Russia’s Foreign Minister Sergei Lavrov announced that the Collective Security Treaty Organization is exploring the possibility of deploying observers to Nagorno-Karabakh as a means to create “favorable conditions” for settling the Karabakh conflict, the Tass news agency reported on Friday.
He also called on the Commonwealth of Independent States to support the settlement of the Karabakh conflict. Not all CIS member-states are part of the CSTO. In fact, Azerbaijan, Georgia, Ukraine and Moldova have formed their own security alliance known as GUAM.
In a recent interview published on Friday, Russia’s Deputy Prime Minister Alexei Overchuk signaled that Moscow opposes the creation of a land corridor through Armenia that connects mainland Azerbaijan with Nakhichevan and Turkey. This has commonly been referred to as the “Zangezur Corridor”—a scheme advanced by Baku and backed by Ankara.
Overchuk stressed to the state-run newspaper Rossiiskaya Gazeta that a Russian-Armenian-Azerbaijani task force, which he heads, has never discussed any “extraterritorial corridors” seemingly demanded by Azerbaijani leaders.
“It is important that in the course of the negotiations a principle was worked out, which formed the basis of approaches to defining this [transit] regime,” Overchuk said. “The principle is: ‘Sovereignty over a road is exercised by the country through whose territory the road passes.’ This means that if the road passes through Armenian territory, then this is an Armenian road, if [it passes] through Azerbaijani territory, then it is Azerbaijani.”

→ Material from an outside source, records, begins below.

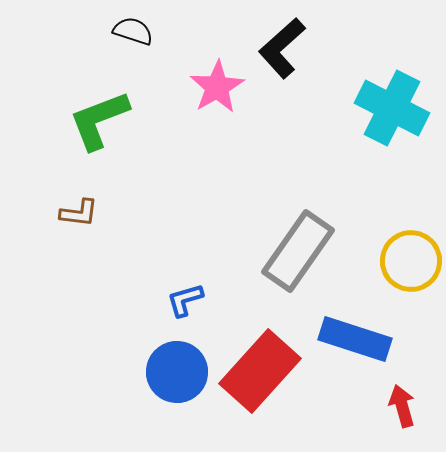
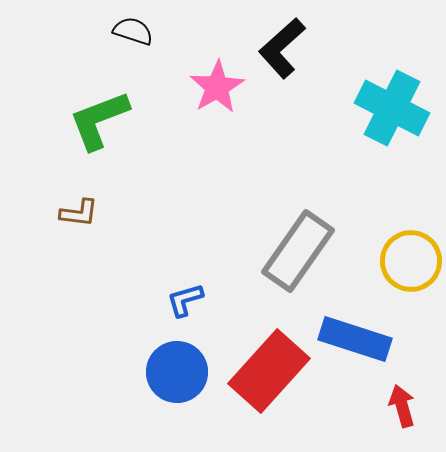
red rectangle: moved 9 px right
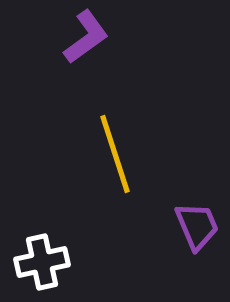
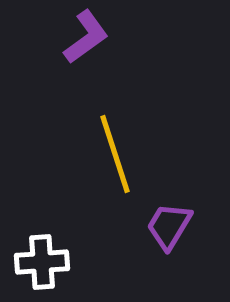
purple trapezoid: moved 28 px left; rotated 126 degrees counterclockwise
white cross: rotated 8 degrees clockwise
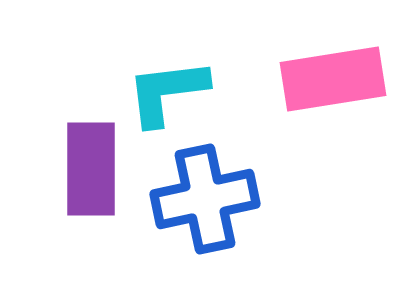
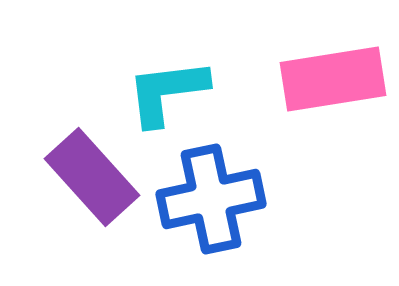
purple rectangle: moved 1 px right, 8 px down; rotated 42 degrees counterclockwise
blue cross: moved 6 px right
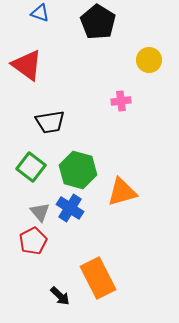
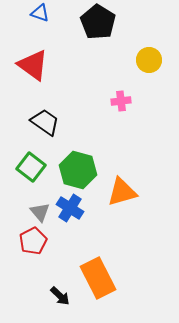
red triangle: moved 6 px right
black trapezoid: moved 5 px left; rotated 136 degrees counterclockwise
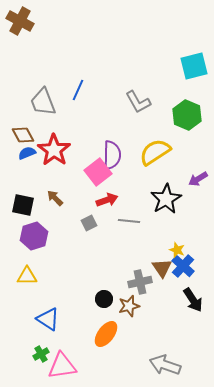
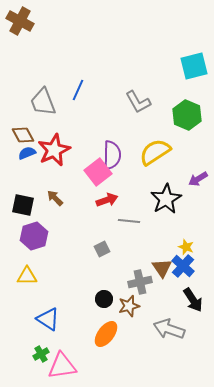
red star: rotated 12 degrees clockwise
gray square: moved 13 px right, 26 px down
yellow star: moved 9 px right, 3 px up
gray arrow: moved 4 px right, 36 px up
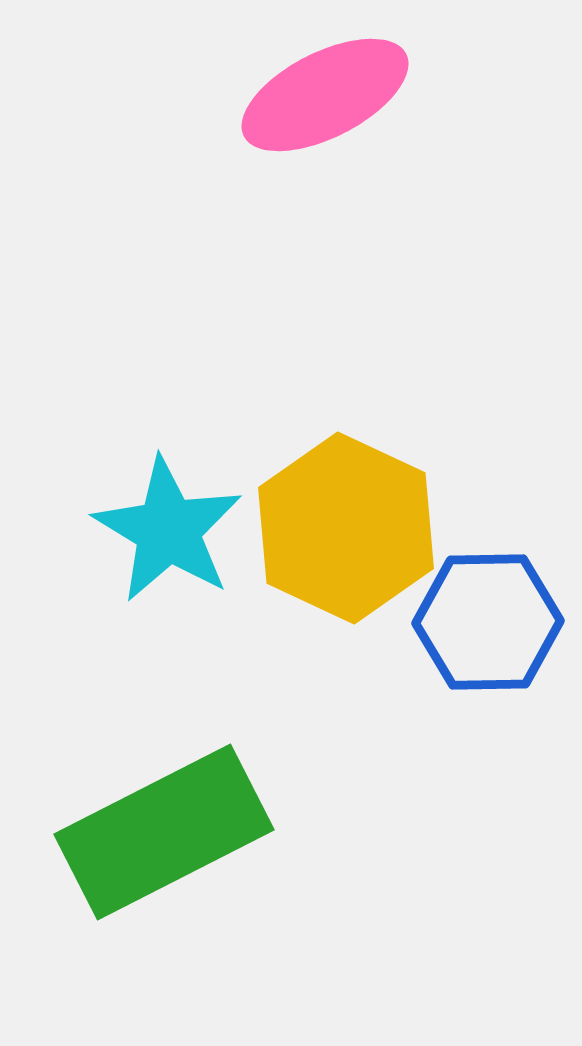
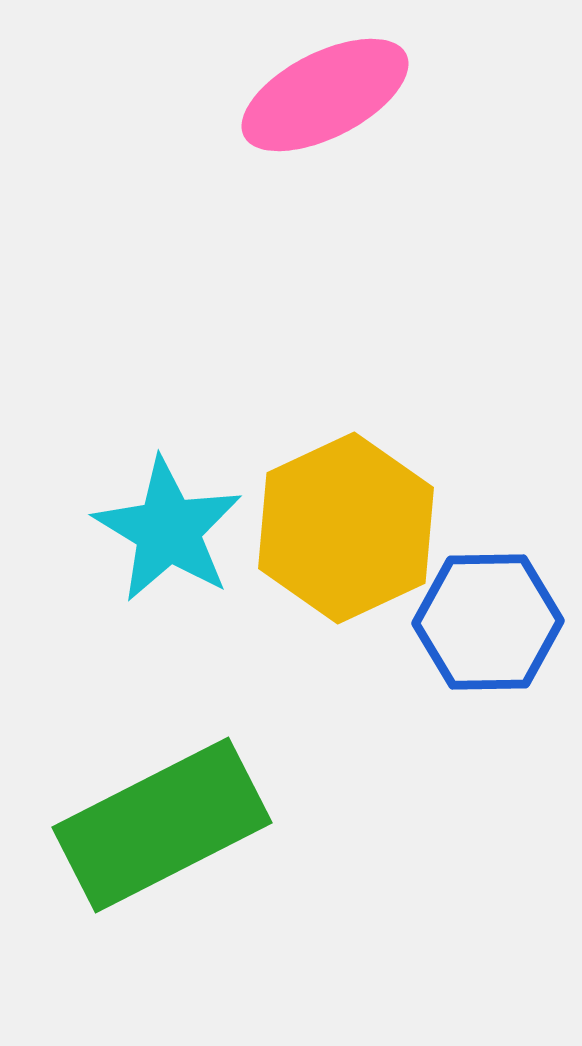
yellow hexagon: rotated 10 degrees clockwise
green rectangle: moved 2 px left, 7 px up
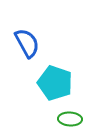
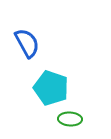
cyan pentagon: moved 4 px left, 5 px down
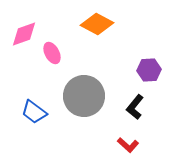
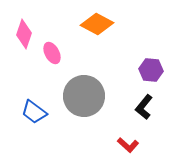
pink diamond: rotated 52 degrees counterclockwise
purple hexagon: moved 2 px right; rotated 10 degrees clockwise
black L-shape: moved 9 px right
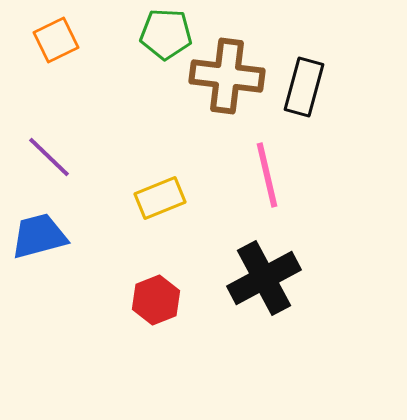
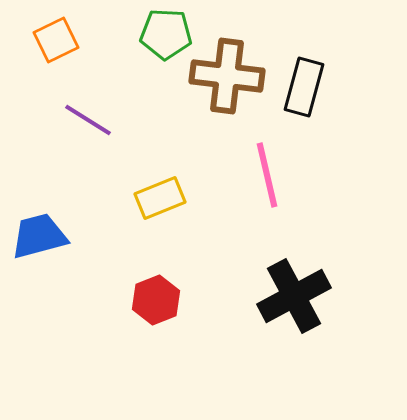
purple line: moved 39 px right, 37 px up; rotated 12 degrees counterclockwise
black cross: moved 30 px right, 18 px down
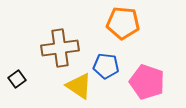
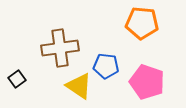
orange pentagon: moved 19 px right
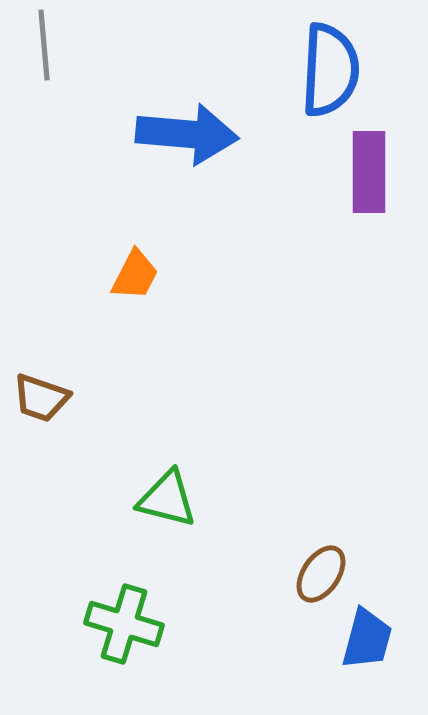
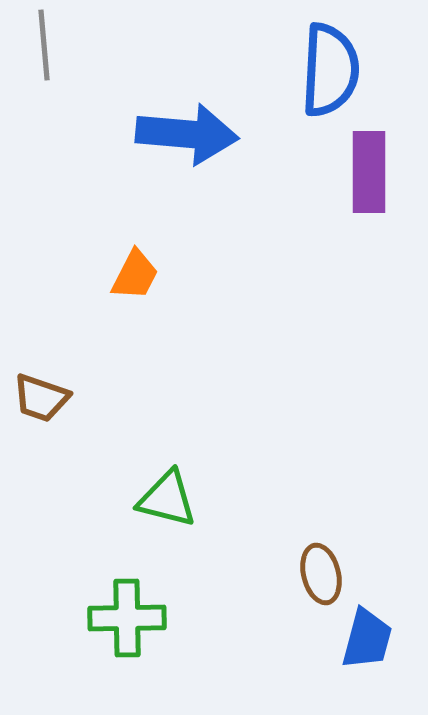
brown ellipse: rotated 48 degrees counterclockwise
green cross: moved 3 px right, 6 px up; rotated 18 degrees counterclockwise
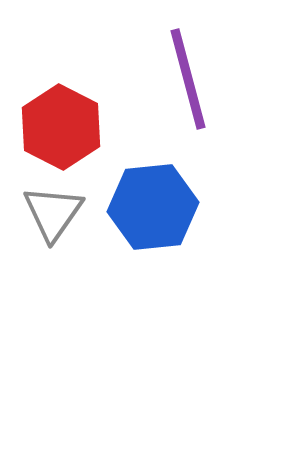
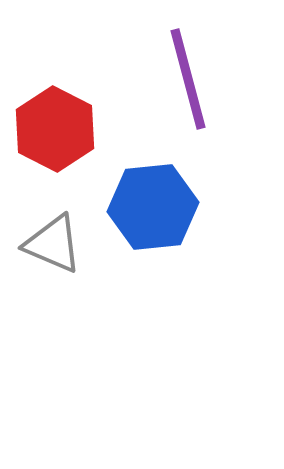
red hexagon: moved 6 px left, 2 px down
gray triangle: moved 31 px down; rotated 42 degrees counterclockwise
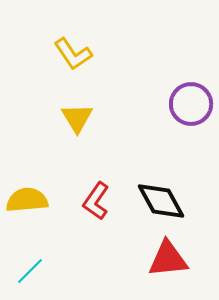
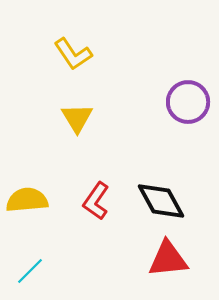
purple circle: moved 3 px left, 2 px up
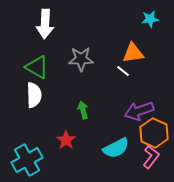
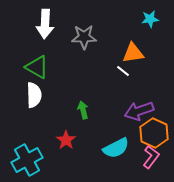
gray star: moved 3 px right, 22 px up
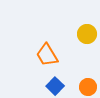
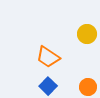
orange trapezoid: moved 1 px right, 2 px down; rotated 25 degrees counterclockwise
blue square: moved 7 px left
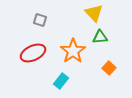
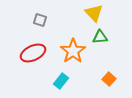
orange square: moved 11 px down
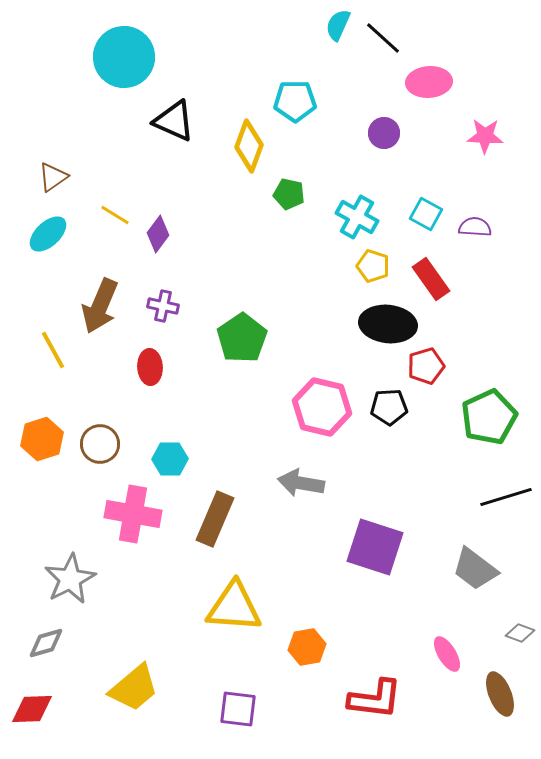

“Russia has always supported the principle of the sovereignty of the parties,” he said, adding that it stems from the Armenian-Azerbaijani agreements brokered by Russian President Vladimir Putin.
“This means that at the negotiations of the Trilateral Working Group of the Deputy Prime Ministers, there is and there can be no talk of any ‘extraterritorial corridor’ that would infringe the sovereignty of any of the parties in any way,” stressed the Russian vice-premier. “In practice, the implementation of this principle means that in order to enter the territory of Armenia from Azerbaijan via unblocked or newly built roads, border and passport control measures will be the same as, for example, when entering Armenia from Iran.”
“In the [Russian-Armenian-Azerbaijani] negotiations we proceed from the fact that Armenia belongs to the EEU’s common customs area,” he said. “For us, the customs border of Armenia is also the customs border of Russia, while the customs border of Russia the customs border of Armenia.”